**DOKUMENTAUSZUG:**
################
F. Kreff u.a. (Hrsg.): Lexikon der Globalisierung

Cover
Titel
Lexikon der Globalisierung.


Herausgeber
Kreff, Fernand; Knoll, Eva-Maria; Gingrich, Andre
Reihe
Global Studies
Anzahl Seiten
527 S.
Preis
€ 29,80
Rezensiert für 'Connections' und H-Soz-Kult von:
Michael Facius, Freie Universität Berlin

Die Frage ist ja heute nicht mehr: Was gehört in ein Lexikon zur Globalisierung? Wenn Millionen Menschen in Deutschland schon zum Aufstehen auf seltene Erden aus China angewiesen sind, weil ohne diese der Smartphone-Wecker nicht klingelt und wenn geplatzte Hypotheken in der amerikanischen Provinz, verpackt in CDOs und andere obskure Finanzinstrumente, Währungen und Regierungen in Europa erschüttern - dann ist die Frage vielmehr, was gehört nicht in ein Lexikon zur Globalisierung? Orientierende Schneisen in ein derart wucherndes Phänomendickicht zu schlagen erscheint so nötig wie aussichtslos. Die drei Herausgebenden Fernand Kreff, Eva-Maria Knoll, Andre Gingrich und ihre Autorinnen und Autoren haben mit dem „Lexikon“ einen beachtenswerten Vorschlag vorgelegt.

Alle drei sind in der Wiener Sozial- und Kulturanthropologie verortet, schreiben aber mit dem Anspruch, eine breitere Öffentlichkeit zu erreichen, die über die Grenzen der Disziplin und sogar der Hochschule hinausgeht: im weitesten Sinne alle, die „mit Globalisierungsauswirkungen konfrontiert“ (S. 9) sind, speziell Praktiker und Praktikerinnen aus Institutionen wie NGOs, den Medien, Wirtschaftsunternehmen oder Verwaltungen und Behörden. Bei der Entwicklung des Bandes haben die Herausgebenden ganz wörtlich Nähe zur Praxis hergestellt: sie luden Praktikerinnen und Praktiker zu einem Workshop ein und stellten ihre Textentwürfe zur Diskussion – ein Schritt, von dem sicher auch andere vergleichbare Projekte profitieren könnten. Aus naheliegenden Gründen waren die sechzehn am Workshop beteiligten Institutionen eher lokal als global im Wiener Umfeld angesiedelt. Von der Austrian Development Agency bis zur ORF Minderheitenredaktion decken sie aber eine große Bandbreite von Themen, Reichweiten und Organisationsformen ab.
################
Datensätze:
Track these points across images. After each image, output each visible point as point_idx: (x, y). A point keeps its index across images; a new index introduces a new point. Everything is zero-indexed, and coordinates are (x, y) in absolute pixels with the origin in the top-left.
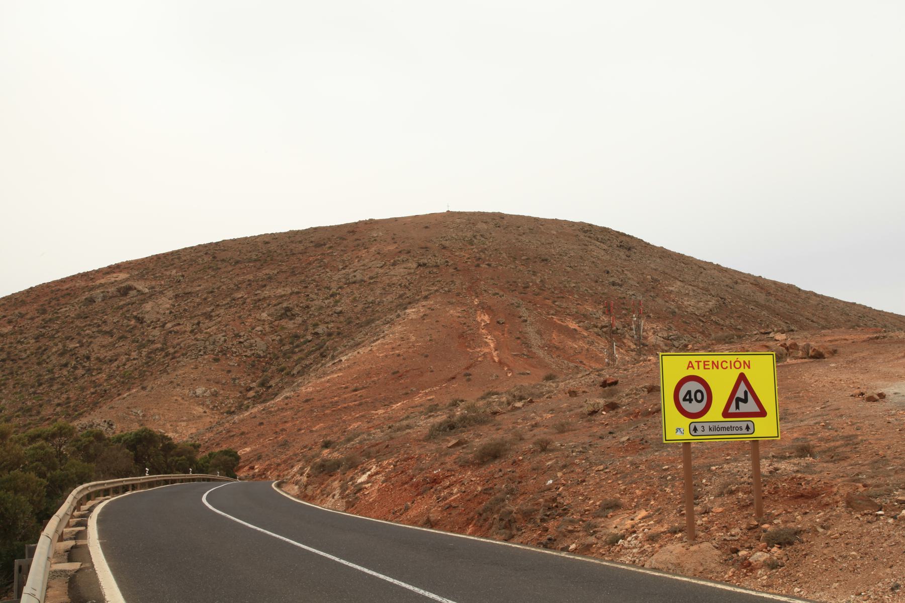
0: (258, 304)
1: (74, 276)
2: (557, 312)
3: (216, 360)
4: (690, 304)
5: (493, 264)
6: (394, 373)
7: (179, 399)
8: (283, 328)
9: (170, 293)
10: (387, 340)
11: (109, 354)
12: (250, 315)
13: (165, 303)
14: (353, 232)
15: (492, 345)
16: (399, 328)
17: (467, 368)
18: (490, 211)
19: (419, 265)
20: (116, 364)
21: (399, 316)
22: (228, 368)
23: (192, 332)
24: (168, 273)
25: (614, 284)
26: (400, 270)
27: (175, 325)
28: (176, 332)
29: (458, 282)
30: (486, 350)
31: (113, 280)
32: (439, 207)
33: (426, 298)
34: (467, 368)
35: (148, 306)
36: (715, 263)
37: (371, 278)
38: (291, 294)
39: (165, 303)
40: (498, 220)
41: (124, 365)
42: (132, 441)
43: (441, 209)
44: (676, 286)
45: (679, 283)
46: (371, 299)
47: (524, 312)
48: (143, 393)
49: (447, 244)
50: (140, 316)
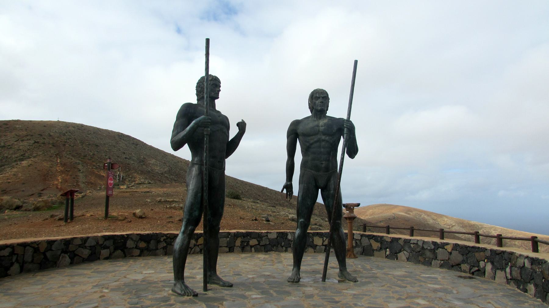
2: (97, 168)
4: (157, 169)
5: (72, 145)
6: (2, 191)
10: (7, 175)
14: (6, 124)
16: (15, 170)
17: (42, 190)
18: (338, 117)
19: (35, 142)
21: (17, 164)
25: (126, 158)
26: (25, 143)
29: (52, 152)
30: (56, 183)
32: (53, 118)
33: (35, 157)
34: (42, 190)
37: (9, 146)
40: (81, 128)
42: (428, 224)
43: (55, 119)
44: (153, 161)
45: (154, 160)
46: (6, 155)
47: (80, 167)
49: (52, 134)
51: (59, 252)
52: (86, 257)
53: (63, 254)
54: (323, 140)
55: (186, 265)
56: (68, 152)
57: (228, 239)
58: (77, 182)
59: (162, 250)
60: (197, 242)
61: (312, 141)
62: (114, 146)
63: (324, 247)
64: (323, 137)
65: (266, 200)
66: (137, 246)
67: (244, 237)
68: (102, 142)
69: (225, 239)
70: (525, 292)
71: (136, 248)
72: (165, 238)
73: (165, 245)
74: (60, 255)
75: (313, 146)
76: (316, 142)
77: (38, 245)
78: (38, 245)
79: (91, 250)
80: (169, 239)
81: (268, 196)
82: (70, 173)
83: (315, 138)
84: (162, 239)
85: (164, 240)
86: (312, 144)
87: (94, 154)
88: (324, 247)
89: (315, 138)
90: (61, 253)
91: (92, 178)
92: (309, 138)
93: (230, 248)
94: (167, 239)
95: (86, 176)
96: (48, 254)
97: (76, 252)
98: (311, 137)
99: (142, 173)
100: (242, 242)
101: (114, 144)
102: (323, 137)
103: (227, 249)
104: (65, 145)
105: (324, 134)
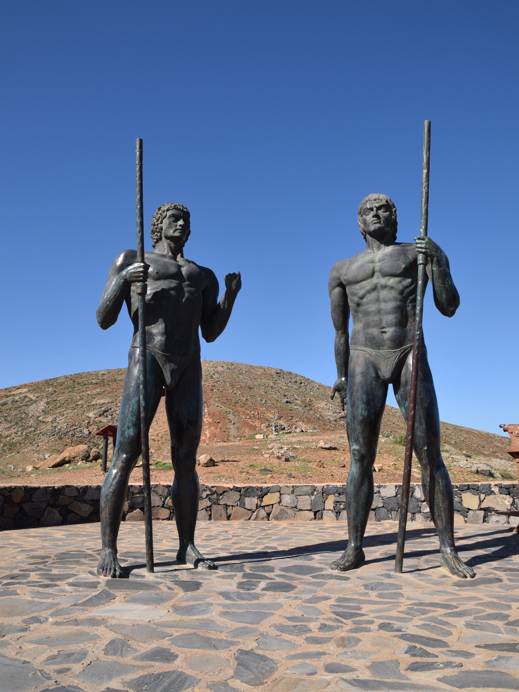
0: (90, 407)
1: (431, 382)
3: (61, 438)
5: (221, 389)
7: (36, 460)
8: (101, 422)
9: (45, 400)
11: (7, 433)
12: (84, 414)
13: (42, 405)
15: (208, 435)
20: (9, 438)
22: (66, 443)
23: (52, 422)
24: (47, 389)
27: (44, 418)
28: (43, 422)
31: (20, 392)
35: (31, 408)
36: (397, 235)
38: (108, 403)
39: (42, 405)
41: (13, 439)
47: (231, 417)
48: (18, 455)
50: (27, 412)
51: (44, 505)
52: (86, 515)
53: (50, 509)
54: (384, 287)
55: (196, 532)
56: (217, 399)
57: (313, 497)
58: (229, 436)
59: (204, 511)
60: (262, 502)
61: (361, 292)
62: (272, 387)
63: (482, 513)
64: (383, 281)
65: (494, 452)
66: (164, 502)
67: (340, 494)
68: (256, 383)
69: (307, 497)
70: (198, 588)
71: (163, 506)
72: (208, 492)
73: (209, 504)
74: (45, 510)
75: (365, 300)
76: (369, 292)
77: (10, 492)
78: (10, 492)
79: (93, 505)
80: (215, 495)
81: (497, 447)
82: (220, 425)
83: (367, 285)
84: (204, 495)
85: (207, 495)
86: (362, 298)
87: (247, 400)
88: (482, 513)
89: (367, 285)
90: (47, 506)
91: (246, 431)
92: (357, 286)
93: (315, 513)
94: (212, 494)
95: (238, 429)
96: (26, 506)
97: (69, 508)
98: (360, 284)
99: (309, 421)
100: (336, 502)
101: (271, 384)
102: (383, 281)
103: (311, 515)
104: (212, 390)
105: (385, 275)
################
**IHR ZIEL:** Nennen Sie alle Personen, die in der Rezension zum Lexikon der Globalisierung als Herausgebende des Bandes aufgeführt werden.

**KORREKTES ERGEBNIS:** Fernand Kreff, Eva-Maria Knoll, Andre Gingrich